O Brasil pode ser obrigado a discutir uma nova reforma da Previdência mais cedo do que se imaginava. A avaliação é de especialistas em economia e previdência que participaram do podcast Dois Pontos, do Estadão, nesta quarta-feira, 20. Segundo eles, o envelhecimento acelerado da população brasileira, as mudanças no mercado de trabalho e o comportamento da nova geração tornam o atual modelo previdenciário insustentável a longo prazo.
De acordo com os especialistas, a combinação entre o aumento da expectativa de vida, a queda na taxa de natalidade e a crescente busca dos jovens por mais flexibilidade no trabalho tem comprometido o equilíbrio financeiro do sistema atual. Sem mudanças, o risco é que o modelo se torne insustentável nos próximos anos.
“O Brasil está passando por um processo de envelhecimento populacional enorme e mais acelerado do que em outros países. Além disso, temos um problema sério com a indexação dos benefícios ao salário mínimo. Essa regra é matematicamente insustentável, pois garante ganhos reais acima da inflação e do PIB. Essa conta não fecha”, afirmou Gabriel Barros, economista-chefe da ARX Investimentos.
Atualmente, o sistema previdenciário brasileiro funciona no modelo de repartição: os trabalhadores ativos contribuem para financiar as aposentadorias de quem já está fora do mercado de trabalho. No entanto, com menos pessoas contribuindo e mais beneficiários a serem pagos, o déficit tende a aumentar.
Victor Bernardes, diretor de Vida e Previdência da SulAmérica, reforçou a necessidade de rever o atual modelo. “A responsabilidade de garantir a aposentadoria do futuro vai acabar recaindo sobre o próprio contribuinte. A conta tem que ser paga por alguém, e, nesse caso, é pela própria sociedade”, destacou.
Além da pressão sobre o sistema previdenciário, Barros lembrou que o envelhecimento populacional também afeta outras áreas do financiamento público, como saúde e educação. Segundo ele, estados mais jovens demandam mais investimentos em educação, enquanto aqueles com maior número de idosos precisam ampliar recursos para saúde. “Essa mudança demográfica cria um problema matemático relevante para a situação da Previdência e do setor público em geral”, alertou.
Outro ponto crítico, segundo Barros, é o impacto do reajuste do salário mínimo sobre as contas públicas. “A cada R$ 1 de aumento no salário mínimo, a despesa do governo cresce R$ 400 milhões, boa parte disso devido à Previdência”, explicou.

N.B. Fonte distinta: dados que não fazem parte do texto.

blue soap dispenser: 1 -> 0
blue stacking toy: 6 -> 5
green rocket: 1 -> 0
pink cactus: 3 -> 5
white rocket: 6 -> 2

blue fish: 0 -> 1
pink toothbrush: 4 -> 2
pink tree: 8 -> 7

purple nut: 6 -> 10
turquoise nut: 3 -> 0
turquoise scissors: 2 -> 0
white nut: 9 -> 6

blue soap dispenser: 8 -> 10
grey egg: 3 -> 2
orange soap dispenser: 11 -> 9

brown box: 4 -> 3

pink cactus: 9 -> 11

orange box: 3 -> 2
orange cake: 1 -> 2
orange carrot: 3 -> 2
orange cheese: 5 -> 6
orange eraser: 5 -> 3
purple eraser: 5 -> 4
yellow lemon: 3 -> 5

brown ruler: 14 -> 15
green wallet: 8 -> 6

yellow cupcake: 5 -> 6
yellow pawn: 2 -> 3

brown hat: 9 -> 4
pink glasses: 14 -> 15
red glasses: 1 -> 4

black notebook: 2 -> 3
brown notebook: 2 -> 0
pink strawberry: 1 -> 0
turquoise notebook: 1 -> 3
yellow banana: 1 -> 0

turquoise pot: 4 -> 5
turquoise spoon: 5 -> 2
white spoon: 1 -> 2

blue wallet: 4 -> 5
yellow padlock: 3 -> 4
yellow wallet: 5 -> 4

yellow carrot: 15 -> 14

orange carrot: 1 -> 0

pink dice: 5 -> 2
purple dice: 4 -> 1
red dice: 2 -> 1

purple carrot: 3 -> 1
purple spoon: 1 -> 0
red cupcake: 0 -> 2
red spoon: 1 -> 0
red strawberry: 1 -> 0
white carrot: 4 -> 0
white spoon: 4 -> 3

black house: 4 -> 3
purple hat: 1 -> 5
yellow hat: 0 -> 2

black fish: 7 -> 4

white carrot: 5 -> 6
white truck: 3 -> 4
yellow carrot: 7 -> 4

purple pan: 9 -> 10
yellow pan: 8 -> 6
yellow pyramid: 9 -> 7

Victor Bernardes também defendeu a necessidade de uma mudanças cultural sobre o tema. Segundo ele, o brasileiro precisa ser conscientizado sobre a importância de poupar e planejar o futuro. “Essa geração [dos 25 a 30 anos] é a primeira que já nasceu e cresceu com estabilidade monetária. Mas, ainda assim, há pouca cultura de planejamento de longo prazo. Enquanto isso, há bilhões circulando no mercado de apostas e jogos de azar, o que mostra uma inversão de prioridades”, afirmou.
Os dois especialistas concordaram que novas reformas na Previdência são inevitáveis, mas alertaram que medidas graduais costumam ter efeito limitado. “Reformas paramétricas dão um novo fôlego, mas não resolvem o problema estrutural. Daqui a alguns anos, estaremos discutindo novamente o que fazer”, avaliou Bernardes.
Além da Previdência, Barros defendeu uma revisão mais ampla das despesas públicas. “O problema não é só previdenciário. Há políticas sociais ineficientes, gastos sobrepostos e desperdício de recursos. Precisamos rever o orçamento como um todo”, completou.